Key Accounts Director Charles Black says a high-image camera attached to a crane will take photos of the containers as they are offloaded and Trellis’s product will read the images and alert Customs to any known or unknown ‘hitchhikers’ such as bugs, soil or slugs.

“What is different is that we can do it in real-time and remotely as it’s occurring,” Mr Black said. “It’s a fundamental breakthrough in terms of technology.”

The grant will allow the product to be deployed and prove its capability, with the potential for Trellis to take a slice of the huge global biosecurity market.

Mr Black said that over the next decade, biosecurity risks in Australia were going to rise considerably as trade volumes and container arrivals are expected to double by 2025, posing serious threats to Australia’s economy.

Trellis's AI product

A device showing a bug identified by Trellis’s AI product.

Biosecurity risks are also a problem for other countries trying to sell their products into Australia.

“Part of the grant also looks at commercialisation of the product, and that’s a reflection of the government’s desire to assist other countries to better manage their biosecurity posture,” Mr Black said.

“The last thing that other countries want to do is have pests on their containers coming into Australia because that obviously slows down their ability to sell their products. There is a real financial benefit for them to improve their capability.”

Trellis’s machine learning platform interprets and provides intelligence on all kinds of data, including databases, emails, documents, websites, news feeds and even phone calls, and comes up with solutions to complex problems across a range of sectors, particularly with government.

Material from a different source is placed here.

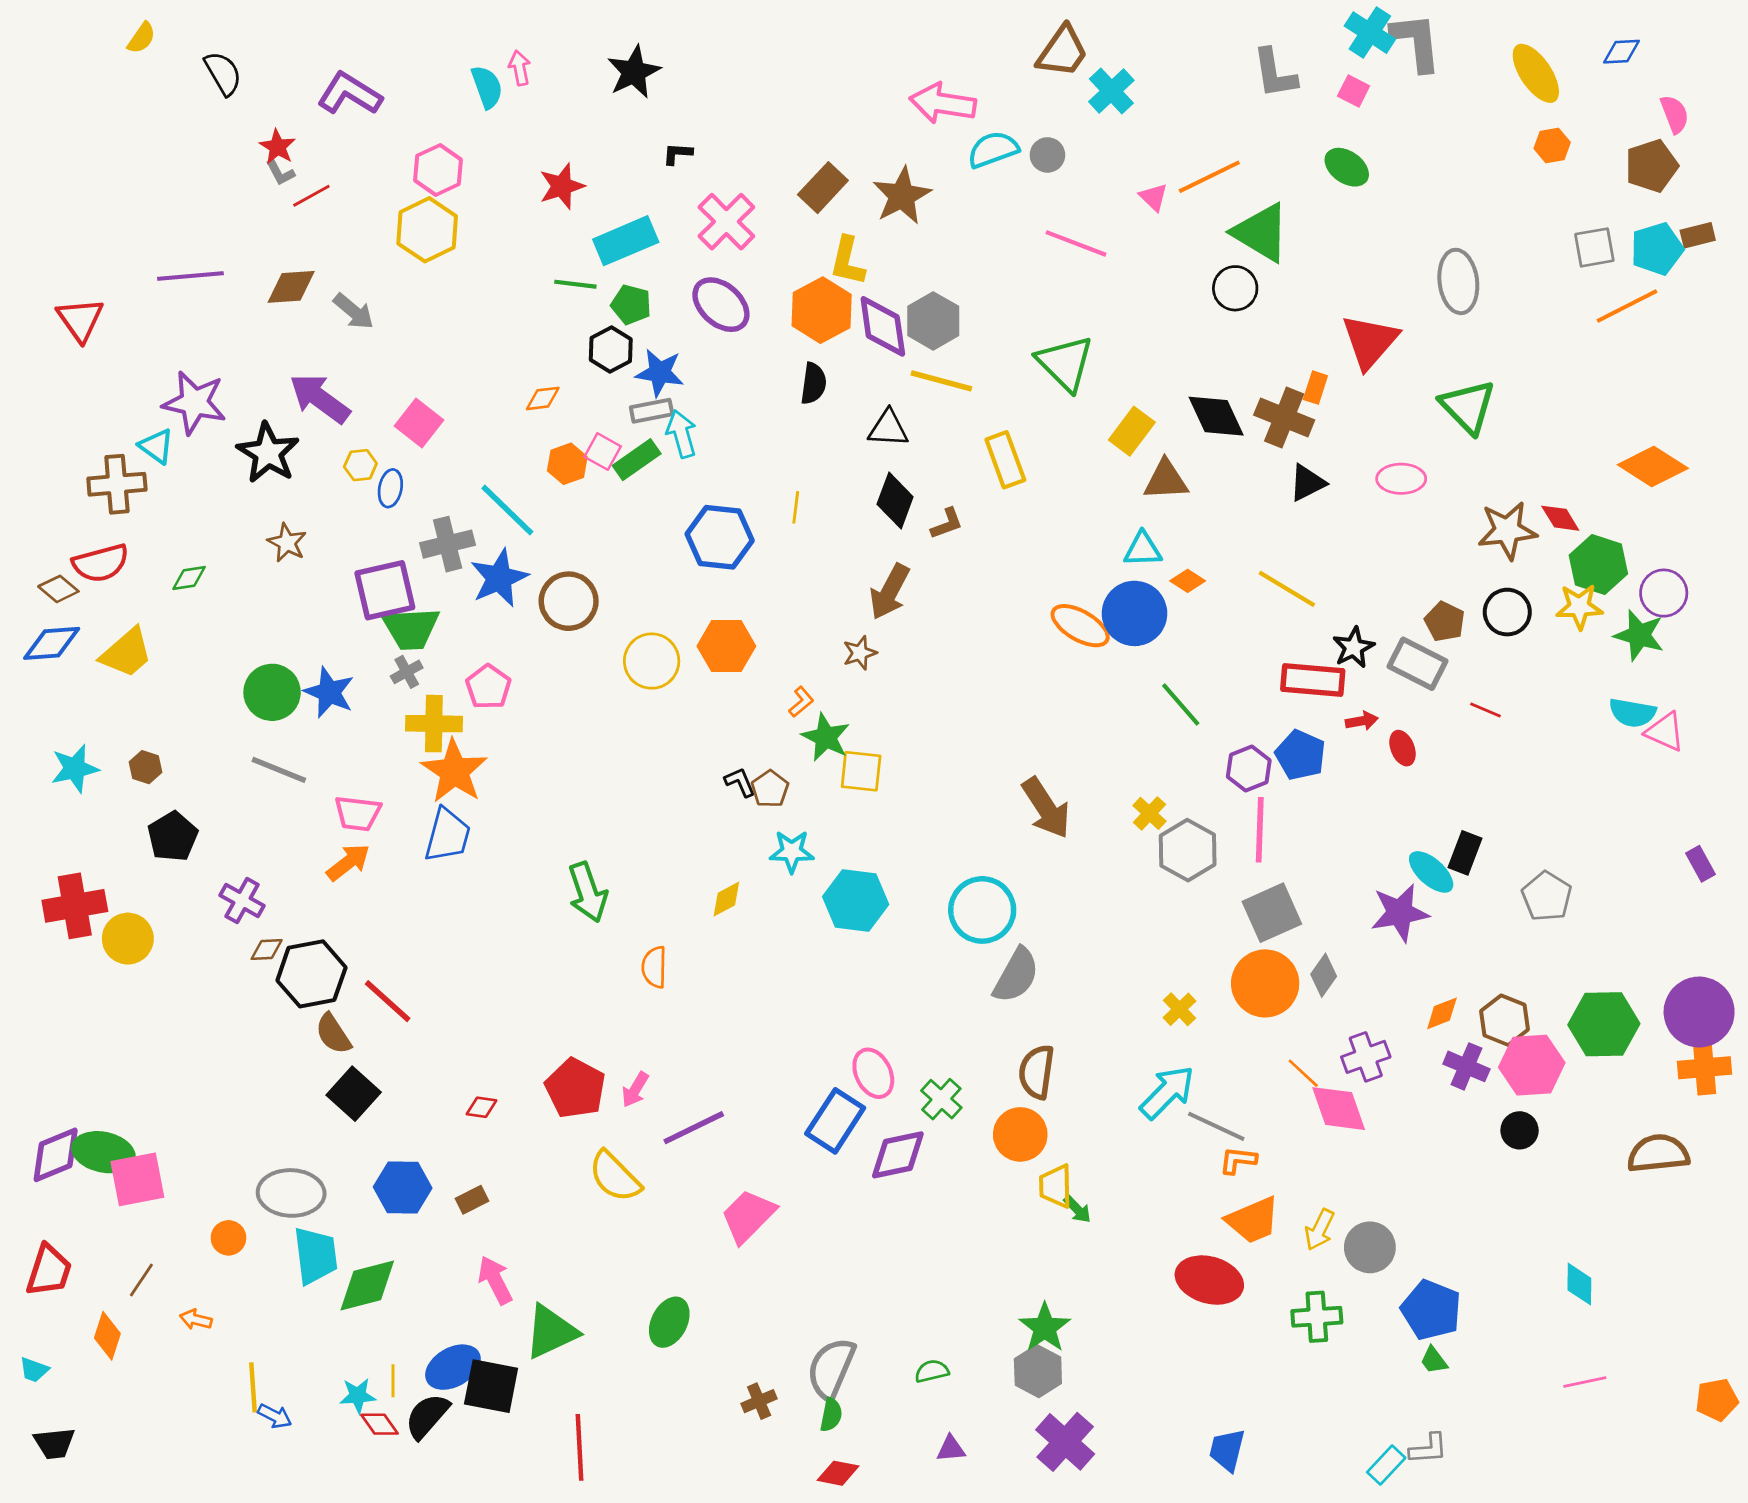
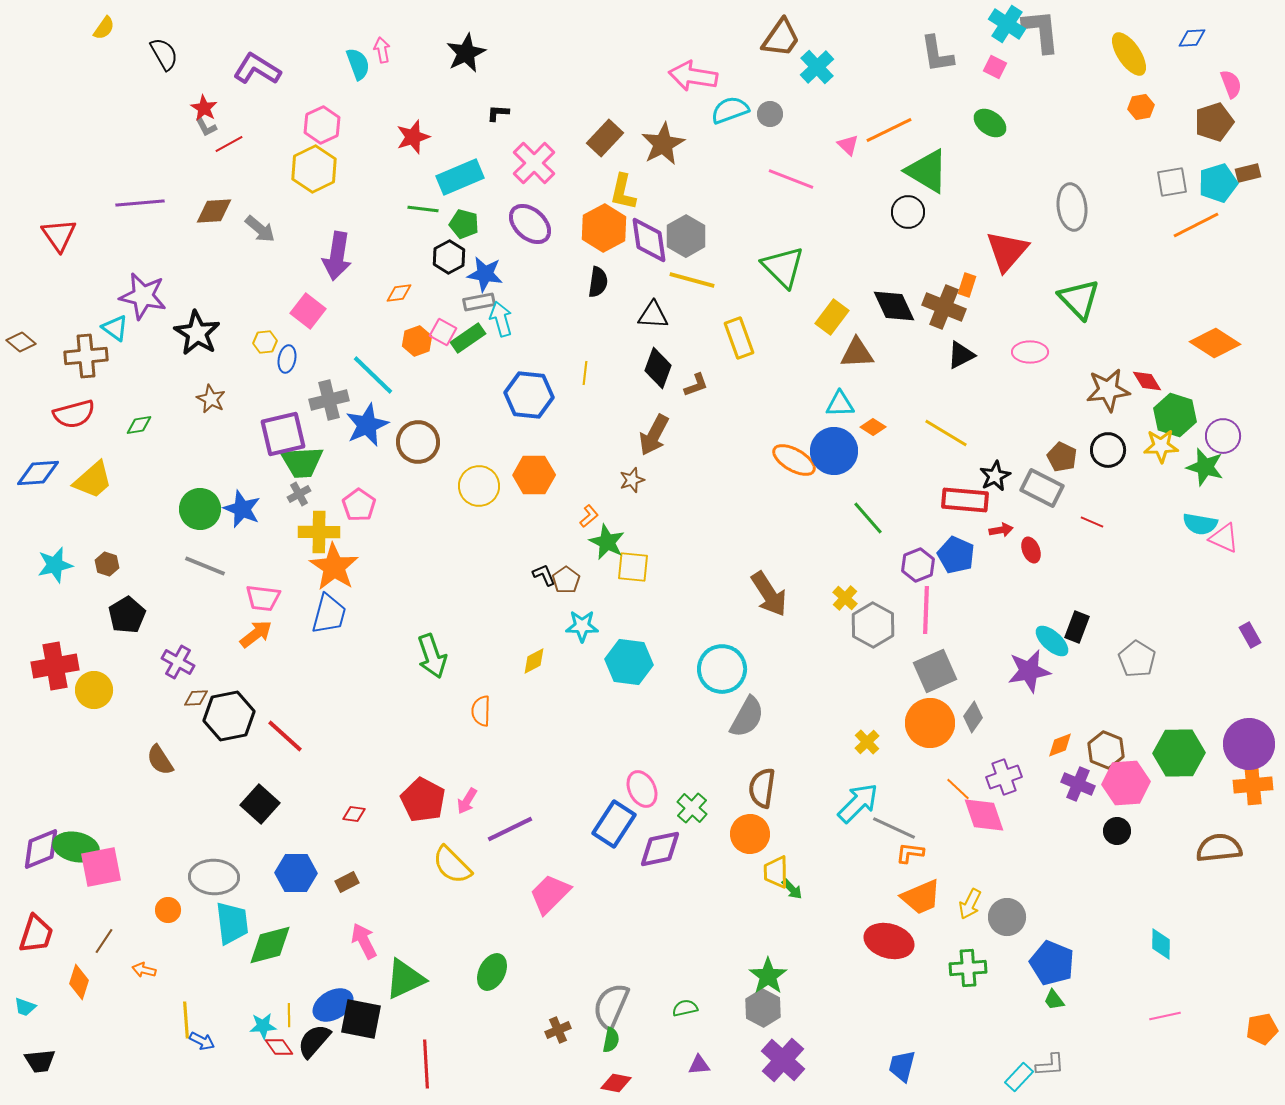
purple arrow: (320, 398) -> (337, 256), moved, turned -117
brown diamond: (58, 589) -> (21, 342), moved
brown semicircle: (333, 1034) -> (160, 760), moved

Mr Black said what sets Trellis apart from other AI firms is its world-first real-time explainer tool which is able to explain why the AI machine has made its decision.

“This is fundamental to getting more trust in AI solutions,” Mr Black said.

He said that in an insecure world, it was important that Trellis was a wholly owned Australian company and 100 per cent sovereign asset.

“There are lots of machine learning AI firms but it’s increasingly important for Australia to have its own capability in this space and not rely on other countries, as friendly as they may be,” he said.

Trellis was established in 2016 and now has 10 staff, and is working with government agencies and private sector firms across Australia.

The second Canberra firm to receive a Commonwealth grant was Curtin-based Combase, whose Lenticular product aims to help government make informed decisions about record keeping.